Because the application began as a personal tool, its development is driven first by whether it improves actual daily use rather than by the need to immediately become a general-purpose consumer application.
| Area | Current State |
|---|---|
| Location input | Manual latitude, longitude, and altitude entry is working. |
| Sunrise calculation | Working and used to generate solar timing data. |
| Sunset calculation | Working and presented alongside sunrise data. |
| Solar tables | Working table-based view for examining sunrise and sunset times over multiple dates. |
| Alerts | Working notifications for upcoming solar events, with more alarm-like behavior planned. |
| Personal use | The application is already in active personal use. |
| Public availability | Not currently released. Development remains focused on personal utility and expansion. |
One of the next logical improvements is automatic location access. Instead of requiring latitude, longitude, and altitude to be entered manually, SunTimer could request the user's location and update its calculations appropriately.

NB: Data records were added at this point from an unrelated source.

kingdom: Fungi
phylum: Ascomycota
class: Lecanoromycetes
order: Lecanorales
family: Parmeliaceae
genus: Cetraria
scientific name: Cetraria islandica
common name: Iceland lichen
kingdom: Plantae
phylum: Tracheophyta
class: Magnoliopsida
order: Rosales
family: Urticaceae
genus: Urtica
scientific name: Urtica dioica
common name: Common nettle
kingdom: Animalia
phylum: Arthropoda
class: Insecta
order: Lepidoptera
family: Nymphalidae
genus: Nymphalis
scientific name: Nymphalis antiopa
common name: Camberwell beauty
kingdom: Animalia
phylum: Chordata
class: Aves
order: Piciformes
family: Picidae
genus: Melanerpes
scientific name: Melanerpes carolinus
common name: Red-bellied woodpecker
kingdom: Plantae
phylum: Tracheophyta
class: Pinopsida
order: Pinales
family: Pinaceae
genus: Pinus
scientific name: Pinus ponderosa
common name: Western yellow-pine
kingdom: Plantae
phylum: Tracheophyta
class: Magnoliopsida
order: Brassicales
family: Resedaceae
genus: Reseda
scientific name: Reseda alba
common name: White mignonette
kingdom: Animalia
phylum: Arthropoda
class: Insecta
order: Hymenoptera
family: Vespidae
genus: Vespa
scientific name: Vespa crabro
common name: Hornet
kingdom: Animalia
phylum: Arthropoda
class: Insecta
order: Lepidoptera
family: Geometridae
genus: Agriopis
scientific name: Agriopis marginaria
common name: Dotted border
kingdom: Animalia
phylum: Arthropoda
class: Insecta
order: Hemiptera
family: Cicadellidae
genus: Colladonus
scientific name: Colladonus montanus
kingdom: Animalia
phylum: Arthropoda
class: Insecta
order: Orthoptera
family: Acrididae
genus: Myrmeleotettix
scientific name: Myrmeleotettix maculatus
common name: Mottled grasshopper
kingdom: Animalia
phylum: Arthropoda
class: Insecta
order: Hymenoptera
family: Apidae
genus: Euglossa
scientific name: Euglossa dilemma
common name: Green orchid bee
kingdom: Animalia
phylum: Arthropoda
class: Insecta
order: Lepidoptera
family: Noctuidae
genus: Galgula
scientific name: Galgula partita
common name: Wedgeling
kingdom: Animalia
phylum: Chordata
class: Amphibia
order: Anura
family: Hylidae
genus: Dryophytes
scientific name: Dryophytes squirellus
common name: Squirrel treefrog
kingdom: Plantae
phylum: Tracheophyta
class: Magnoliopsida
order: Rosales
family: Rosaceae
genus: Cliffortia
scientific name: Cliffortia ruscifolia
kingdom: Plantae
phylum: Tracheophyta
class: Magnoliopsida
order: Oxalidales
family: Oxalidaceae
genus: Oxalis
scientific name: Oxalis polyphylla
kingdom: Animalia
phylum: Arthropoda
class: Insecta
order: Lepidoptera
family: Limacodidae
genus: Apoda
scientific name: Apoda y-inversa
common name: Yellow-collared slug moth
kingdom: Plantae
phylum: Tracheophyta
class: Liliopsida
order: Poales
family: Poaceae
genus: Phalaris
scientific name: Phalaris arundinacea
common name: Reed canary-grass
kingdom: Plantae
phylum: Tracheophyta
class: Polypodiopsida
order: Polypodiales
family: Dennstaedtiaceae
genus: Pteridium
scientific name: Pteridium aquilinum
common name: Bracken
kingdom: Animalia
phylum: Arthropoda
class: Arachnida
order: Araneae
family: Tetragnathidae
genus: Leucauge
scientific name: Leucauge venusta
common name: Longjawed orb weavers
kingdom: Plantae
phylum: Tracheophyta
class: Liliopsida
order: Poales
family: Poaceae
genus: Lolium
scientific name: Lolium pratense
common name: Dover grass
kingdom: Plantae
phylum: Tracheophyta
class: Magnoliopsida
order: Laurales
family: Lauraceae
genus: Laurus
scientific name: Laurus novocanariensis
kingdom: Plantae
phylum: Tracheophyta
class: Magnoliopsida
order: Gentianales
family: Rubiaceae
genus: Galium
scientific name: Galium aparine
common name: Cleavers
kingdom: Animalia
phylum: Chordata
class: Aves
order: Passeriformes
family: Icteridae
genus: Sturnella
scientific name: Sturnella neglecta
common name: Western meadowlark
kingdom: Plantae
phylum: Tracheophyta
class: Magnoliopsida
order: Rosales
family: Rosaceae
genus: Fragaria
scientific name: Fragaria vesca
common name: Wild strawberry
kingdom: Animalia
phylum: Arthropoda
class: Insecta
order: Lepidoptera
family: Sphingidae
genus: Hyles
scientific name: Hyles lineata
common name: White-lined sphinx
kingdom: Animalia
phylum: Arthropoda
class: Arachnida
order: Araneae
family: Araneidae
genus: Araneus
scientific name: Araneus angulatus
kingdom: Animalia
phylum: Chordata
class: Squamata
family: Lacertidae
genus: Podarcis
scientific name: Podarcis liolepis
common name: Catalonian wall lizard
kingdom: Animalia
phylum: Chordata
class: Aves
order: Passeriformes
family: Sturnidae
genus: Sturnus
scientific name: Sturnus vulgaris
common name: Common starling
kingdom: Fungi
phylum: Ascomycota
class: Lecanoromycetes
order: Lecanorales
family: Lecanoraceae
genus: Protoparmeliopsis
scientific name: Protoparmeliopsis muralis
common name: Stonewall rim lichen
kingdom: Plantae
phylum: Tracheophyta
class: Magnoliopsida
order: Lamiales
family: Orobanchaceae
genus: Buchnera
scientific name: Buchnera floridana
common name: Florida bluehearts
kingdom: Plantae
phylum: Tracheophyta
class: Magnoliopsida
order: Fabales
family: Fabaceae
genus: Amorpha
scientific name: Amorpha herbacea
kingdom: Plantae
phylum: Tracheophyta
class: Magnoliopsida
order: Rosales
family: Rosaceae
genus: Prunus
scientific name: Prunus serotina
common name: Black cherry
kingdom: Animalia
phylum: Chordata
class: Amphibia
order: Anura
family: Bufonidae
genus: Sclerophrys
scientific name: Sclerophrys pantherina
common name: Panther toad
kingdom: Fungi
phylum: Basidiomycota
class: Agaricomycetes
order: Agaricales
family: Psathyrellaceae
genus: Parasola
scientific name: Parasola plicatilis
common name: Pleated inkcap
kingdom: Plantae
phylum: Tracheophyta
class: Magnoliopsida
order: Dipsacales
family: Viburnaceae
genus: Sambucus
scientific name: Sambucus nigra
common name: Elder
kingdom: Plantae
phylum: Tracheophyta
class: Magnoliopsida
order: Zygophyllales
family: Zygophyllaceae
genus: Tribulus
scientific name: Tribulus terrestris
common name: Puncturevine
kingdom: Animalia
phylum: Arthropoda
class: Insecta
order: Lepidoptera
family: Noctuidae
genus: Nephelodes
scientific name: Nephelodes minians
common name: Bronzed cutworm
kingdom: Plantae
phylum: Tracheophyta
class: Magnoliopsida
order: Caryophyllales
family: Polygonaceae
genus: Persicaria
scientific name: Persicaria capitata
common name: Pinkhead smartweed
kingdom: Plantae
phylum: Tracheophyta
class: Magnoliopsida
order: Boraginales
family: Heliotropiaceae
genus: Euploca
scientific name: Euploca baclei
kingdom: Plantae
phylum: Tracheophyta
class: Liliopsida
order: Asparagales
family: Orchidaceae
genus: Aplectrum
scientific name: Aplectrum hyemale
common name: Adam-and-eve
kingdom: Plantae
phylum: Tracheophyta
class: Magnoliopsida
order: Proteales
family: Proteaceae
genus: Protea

The notification system is also intended to become more deliberate. Rather than using ordinary alert sounds, future versions may include audio engineered specifically for sunrise, sunset, and other astronomical events, with the goal of creating alarms that feel distinct without becoming abrasive.
Additional calendar systems may eventually be incorporated so that solar timing can be viewed alongside different cultural or chronological frameworks rather than only the standard civil calendar.
The most substantial expansion would move beyond sunrise and sunset into more detailed astronomical information: twilight periods, solar position, moonrise and moonset, lunar timing, and other useful measurements of where the sun and moon are within their visible cycles.